A matrix can be partitioned into rectangular blocks, and matrix arithmetic respects this partitioning. For example, if $$ M = \begin{pmatrix} A & B \ C & D \end{pmatrix}, $$ with $A, B, C, D$ matrices of compatible sizes, then $M \mathbf{v}$ with $\mathbf{v} = (\mathbf{v}_1, \mathbf{v}_2)^\top$ gives $(A\mathbf{v}_1 + B\mathbf{v}_2,\, C\mathbf{v}_1 + D\mathbf{v}_2)$. Block decompositions are the basis of every divide-and-conquer linear-algebra algorithm and of the Schur complement identity used in Gaussian-process posteriors (Chapter 11).

A particularly useful form is the block-diagonal matrix, where off-diagonal blocks vanish: $M = \mathrm{diag}(A_1, A_2, \ldots)$. Such a matrix is invertible iff each block is, with $M^{-1} = \mathrm{diag}(A_1^{-1}, A_2^{-1}, \ldots)$. The eigenvalues of $M$ are the union of the eigenvalues of the blocks.

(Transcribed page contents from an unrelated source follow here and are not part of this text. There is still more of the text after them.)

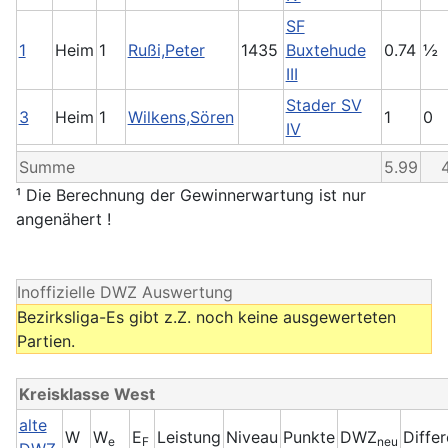
SF
1
Heim
1
Rußi,Peter
1435
Buxtehude
0.74
½
III
Stader SV
3
Heim
1
Wilkens,Sören
1
0
IV
Summe
5.99
4
¹ Die Berechnung der Gewinnerwartung ist nur
angenähert !
Inoffizielle DWZ Auswertung
Bezirksliga-Es gibt z.Z. noch keine ausgewerteten
Partien.
Kreisklasse West
alte
W
W
E
Leistung
Niveau
Punkte
DWZ
Diffe
e
F
neu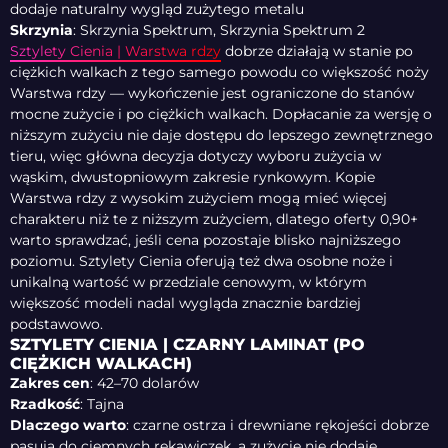
dodaje naturalny wygląd zużytego metalu
Skrzynia
: Skrzynia Spektrum, Skrzynia Spektrum 2
Sztylety Cienia | Warstwa rdzy
dobrze działają w stanie po
ciężkich walkach z tego samego powodu co większość noży
Warstwa rdzy — wykończenie jest ograniczone do stanów
mocne zużycie i po ciężkich walkach. Dopłacanie za wersję o
niższym zużyciu nie daje dostępu do lepszego zewnętrznego
tieru, więc główna decyzja dotyczy wyboru zużycia w
wąskim, dwustopniowym zakresie rynkowym. Kopie
Warstwa rdzy z wysokim zużyciem mogą mieć więcej
charakteru niż te z niższym zużyciem, dlatego oferty 0,90+
warto sprawdzać, jeśli cena pozostaje blisko najniższego
poziomu. Sztylety Cienia oferują też dwa osobne noże i
unikalną wartość w przedziale cenowym, w którym
większość modeli nadal wygląda znacznie bardziej
podstawowo.
SZTYLETY CIENIA | CZARNY LAMINAT (PO
CIĘŻKICH WALKACH)
Zakres cen
: 42–70 dolarów
Rzadkość
: Tajna
Dlaczego warto
: czarne ostrza i drewniane rękojeści dobrze
pasują do ciemnych rękawiczek, a zużycie nie dodaje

Symmetry-adapted bases in quantum chemistry exploit this: by labelling basis functions by their transformation properties under the symmetry group, one block-diagonalises the Hamiltonian and reduces a large diagonalisation to several smaller ones.

Sparse matrices, briefly¶

Most matrices in this book have very few non-zero entries. A real-space tight-binding Hamiltonian has hoppings only between neighbouring sites — say, $4$ to $20$ entries per row, regardless of system size $N$. Storing such a matrix densely as $N^2$ entries is wasteful; storing only the non-zero entries as a list of $(i, j, \text{value})$ triples is far cheaper, $O(N)$ instead of $O(N^2)$.

Sparse matrices come with their own algorithms. Sparse matrix-vector multiplication is $O(\text{nnz})$ in the number of non-zeros; sparse linear solves use iterative methods (conjugate gradient, GMRES) that touch the matrix only via its action on a vector. SciPy provides scipy.sparse for the data structures and scipy.sparse.linalg for the solvers. We will use these in Chapter 5 (large-scale Kohn–Sham diagonalisation) and Chapter 10 (graph-neural-network message passing).

Where this is used¶

Chapter 4 builds quantum mechanics on top of eigenvalue problems exactly of the form (0.2.15).
Chapter 5 (DFT) is, computationally, repeated diagonalisation of a self-consistent Hamiltonian matrix.
Chapter 10 (graph neural networks) layers linear maps with non-linearities; every "layer" is a matrix multiplication.

With vectors, matrices, and eigenproblems in hand, we now turn from algebra to analysis — the calculus of changing quantities.